Con la llegada del calor el
número de crímenes se incrementaba. Si bien era cierto que éstos se producían
durante todo el año, en verano crecían de manera exponencial. Y lo peor de todo
es que a nadie parecía importarle que así fuera. Estos actos se llevaban a cabo
de manera pública, por lo general, con numerosos espectadores que, o bien por
la costumbre, o bien porque realmente no les importaba que sucedieran, no se
alteraban lo más mínimo. Cuando uno de estos crímenes tenía lugar en público se
podían ver un par de actitudes, ambas igual de reprobables: estaban los que
directamente no hacían el menor caso y continuaban su camino como si nada
acabara de suceder, y también estaban los que se paraban a contemplar el
espectáculo más o menos tiempo y después también continuaban su camino. Pero,
sin duda, la actitud que más me exasperaba de todas era la mía propia que,
siendo plenamente consciente de que delante de mis narices se estaba cometiendo
una atrocidad, acababa por ser como uno más y no mostraba mi indignación
tomando las de Villadiego por miedo o por el hecho vergonzante de ser el único
que se sintiera molesto por lo que acabara de presenciar.
Era indecente.
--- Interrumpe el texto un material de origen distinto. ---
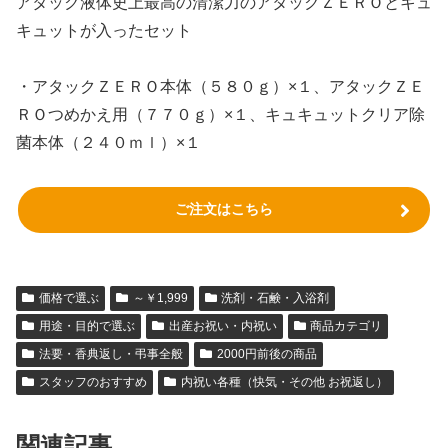
アタック液体史上最高の清潔力のアタックＺＥＲＯとキュ
キュットが入ったセット
・アタックＺＥＲＯ本体（５８０ｇ）×１、アタックＺＥ
ＲＯつめかえ用（７７０ｇ）×１、キュキュットクリア除
菌本体（２４０ｍｌ）×１
ご注文はこちら
価格で選ぶ
～￥1,999
洗剤・石鹸・入浴剤
用途・目的で選ぶ
出産お祝い・内祝い
商品カテゴリ
法要・香典返し・弔事全般
2000円前後の商品
スタッフのおすすめ
内祝い各種（快気・その他 お祝返し）
関連記事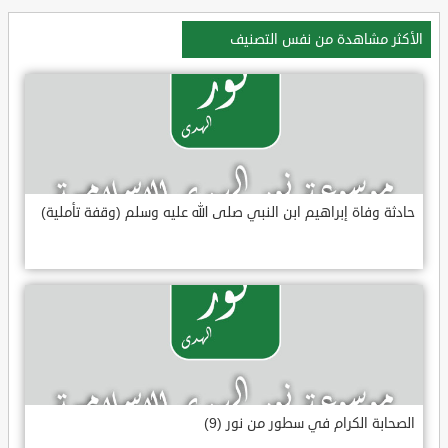
الأكثر مشاهدة من نفس التصنيف
حادثة وفاة إبراهيم ابن النبي صلى الله عليه وسلم (وقفة تأملية)
الصحابة الكرام في سطور من نور (9)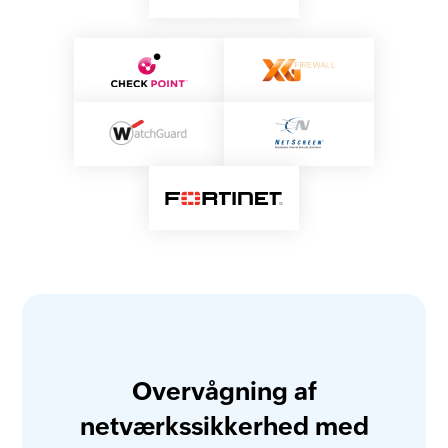
Overvågning af
netværkssikkerhed med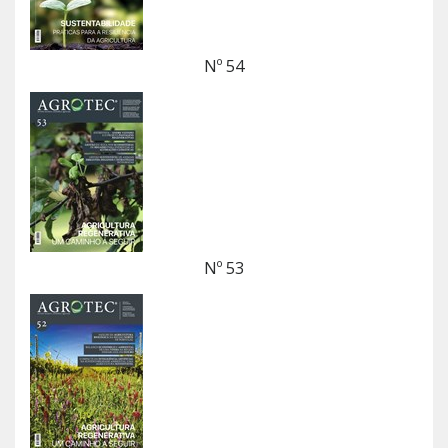
Nº 54
Nº 53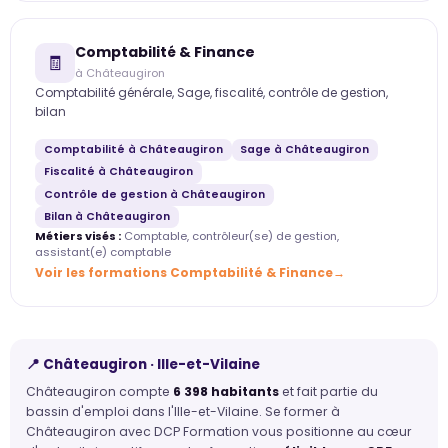
Comptabilité & Finance
🧾
à Châteaugiron
Comptabilité générale, Sage, fiscalité, contrôle de gestion,
bilan
Comptabilité à Châteaugiron
Sage à Châteaugiron
Fiscalité à Châteaugiron
Contrôle de gestion à Châteaugiron
Bilan à Châteaugiron
Métiers visés :
Comptable, contrôleur(se) de gestion,
assistant(e) comptable
Voir les formations Comptabilité & Finance
📍 Châteaugiron · Ille-et-Vilaine
Châteaugiron compte
6 398 habitants
et fait partie du
bassin d'emploi dans l'Ille-et-Vilaine. Se former à
Châteaugiron avec DCP Formation vous positionne au cœur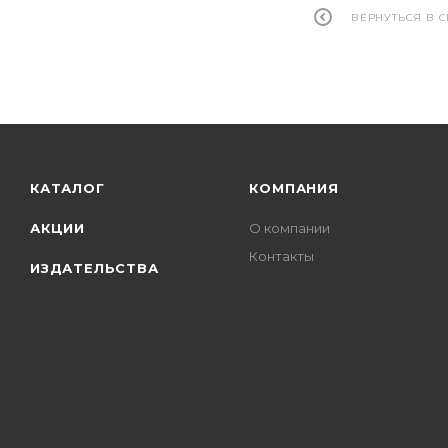
ВЕРНУТЬСЯ В 
КАТАЛОГ
КОМПАНИЯ
АКЦИИ
О компании
Контакты
ИЗДАТЕЛЬСТВА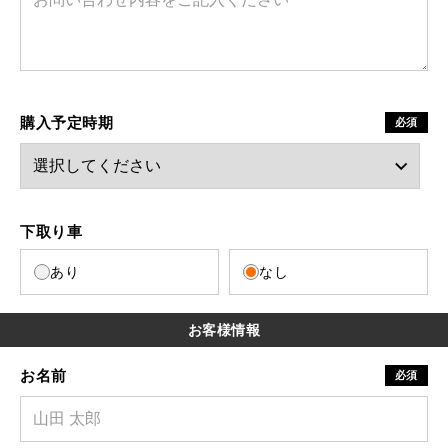
購入予定時期
必須
下取り車
あり
なし
お客様情報
お名前
必須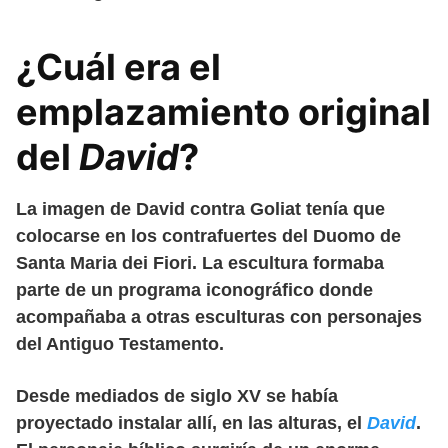
¿Cuál era el
emplazamiento original
del
David
?
La imagen de David contra Goliat tenía que
colocarse en los contrafuertes del Duomo de
Santa Maria dei Fiori. La escultura formaba
parte de un programa iconográfico donde
acompañaba a otras esculturas con personajes
del Antiguo Testamento.
Desde mediados de siglo XV se había
proyectado instalar allí, en las alturas, el
David
.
Era indecente
el que yo tomara al final la misma actitud que los demás. Pero era aún más
indecente que los hechos se produjeran en sí. O al menos eso me decía yo para
justificarme. Además ―me daba yo mismo la razón― los crímenes tenían muchos
cómplices. No se trataba sólo de ejecuciones y punto, no. Eran ejecuciones
premeditadas, con la ayuda de otros individuos que ponían a las víctimas en
manos de sus verdugos. Trabajo fácil. Se realizaba y ahí quedaba la marca de la
violencia expresa. Curiosamente, los criminales poseían en muchos casos una
serie de ritos que los hacía parecer en ocasiones hasta sensibles, pues cuando
el acto final tenía lugar, aquéllos gritaban y hasta podían soltar lágrimas por
sus ojos, como si de un símbolo de dolor compartido para con la víctima en
cuestión se tratara.
¿En qué pensaba esta
sociedad adormecida? ¿No había sido suficiente ver como a lo largo de los años
estos delictivos actos habían quedado siempre impunes? ¿Nadie se atrevía a
alzar la voz hacia las autoridades para que pararan la incesante ola, que
siempre había sido tsunami y que no parecía tener fin, sino perdurar en el
tiempo?
Al parecer, todo indicaba
que siempre habría un inconsciente padre o una distraída madre capaces de poner
un pobre helado, sabiendo el destino que éste correría simplemente estrellado
en el suelo en el mejor de los casos, si no pisoteado y humillado, en las
torpes manos de un niño. Era irremediable.